The Washington Post melaporkan bahwa rencana tersebut akan dimulai dengan gencatan senjata “diperkirakan akan berlangsung setidaknya enam minggu”, dan para pejabat berharap bahwa kesepakatan dapat dicapai sebelum dimulainya bulan suci Ramadhan pada 10 Maret.
Perjanjian tersebut akan mencakup jeda dalam pertempuran, pembebasan sandera yang ditahan oleh Hamas di Gaza sejak serangan 7 Oktober, dan jadwal pembentukan negara Palestina.
“Kami tidak akan pernah menyetujui rencana seperti itu, yang pada kenyataannya mengatakan bahwa orang-orang Palestina pantas mendapat imbalan atas pembantaian mengerikan yang telah mereka lakukan,” tulis Smotrich di X, menggambarkan negara Palestina sebagai “ancaman nyata terhadap Negara Israel”.

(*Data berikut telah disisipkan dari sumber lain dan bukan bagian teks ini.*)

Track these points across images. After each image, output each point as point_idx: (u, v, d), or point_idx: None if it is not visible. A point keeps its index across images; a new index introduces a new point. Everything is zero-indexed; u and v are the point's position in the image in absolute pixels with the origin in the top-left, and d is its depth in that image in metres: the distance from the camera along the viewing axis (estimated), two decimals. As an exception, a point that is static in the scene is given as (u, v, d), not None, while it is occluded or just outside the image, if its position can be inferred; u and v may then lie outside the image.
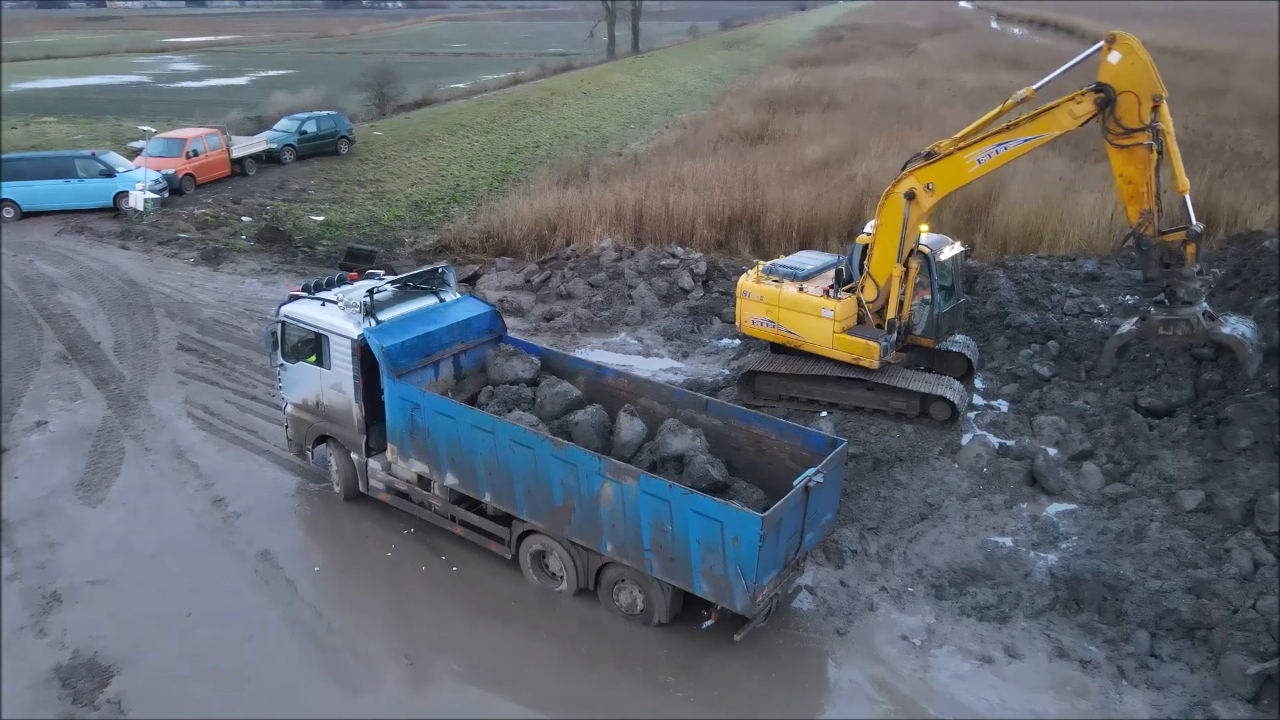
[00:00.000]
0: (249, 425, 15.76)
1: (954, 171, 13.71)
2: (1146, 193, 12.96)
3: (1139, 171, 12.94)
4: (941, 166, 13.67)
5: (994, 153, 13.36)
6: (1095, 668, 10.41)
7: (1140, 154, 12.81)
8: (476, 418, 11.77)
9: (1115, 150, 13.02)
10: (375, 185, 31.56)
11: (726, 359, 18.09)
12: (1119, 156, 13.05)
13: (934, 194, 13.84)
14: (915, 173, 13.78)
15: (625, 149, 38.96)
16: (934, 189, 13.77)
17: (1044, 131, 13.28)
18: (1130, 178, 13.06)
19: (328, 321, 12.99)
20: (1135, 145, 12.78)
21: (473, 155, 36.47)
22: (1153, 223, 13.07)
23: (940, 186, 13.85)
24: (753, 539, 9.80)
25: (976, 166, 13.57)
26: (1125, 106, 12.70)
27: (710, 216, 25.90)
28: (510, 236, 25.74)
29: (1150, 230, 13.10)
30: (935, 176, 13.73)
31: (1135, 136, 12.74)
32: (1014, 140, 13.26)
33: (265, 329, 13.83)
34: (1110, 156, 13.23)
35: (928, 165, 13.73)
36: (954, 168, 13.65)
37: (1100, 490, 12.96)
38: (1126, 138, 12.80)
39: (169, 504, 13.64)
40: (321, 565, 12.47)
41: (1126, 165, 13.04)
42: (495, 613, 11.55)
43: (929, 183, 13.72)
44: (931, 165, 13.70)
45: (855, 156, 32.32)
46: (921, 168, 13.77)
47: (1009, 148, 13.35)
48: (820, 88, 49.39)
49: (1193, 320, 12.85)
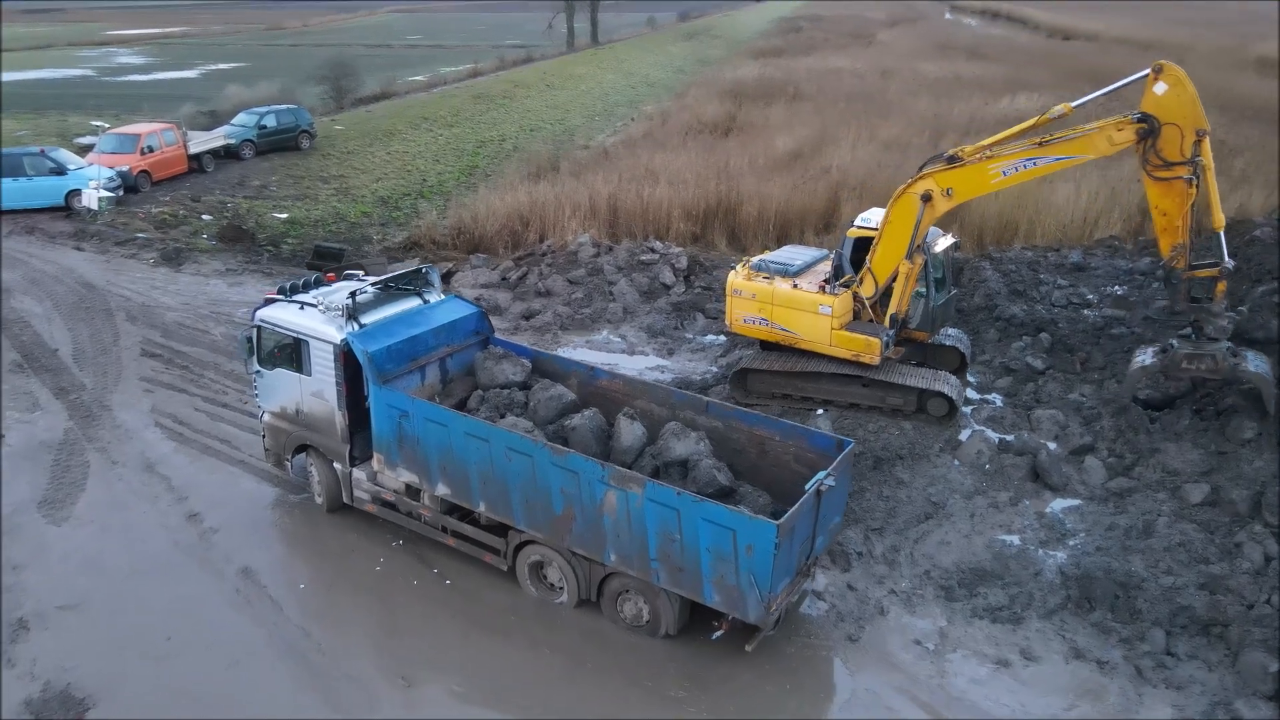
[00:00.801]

Sementara itu, Reuters melaporkan bahwa Presiden AS Joe Biden menegaskan kembali kepada Perdana Menteri Israel Benjamin Netanyahu bahwa melanjutkan aksi militer di Rafah tanpa rencana yang kredibel untuk melindungi warga sipil Palestina tidak disarankan, sesuai pernyataan Gedung Putih.
Ini merupakan kedua kalinya dalam seminggu Biden memperingatkan Netanyahu agar tidak memasuki bagian selatan Jalur Gaza tanpa menjamin keselamatan sekitar 1 juta orang yang berlindung di sana.
Selain itu, mereka membahas negosiasi penyanderaan yang sedang berlangsung, dengan Biden berkomitmen untuk melanjutkan upaya untuk menjamin pembebasan sandera yang telah disandera Hamas selama 132 hari, menurut laporan Gedung Putih tentang percakapan tersebut.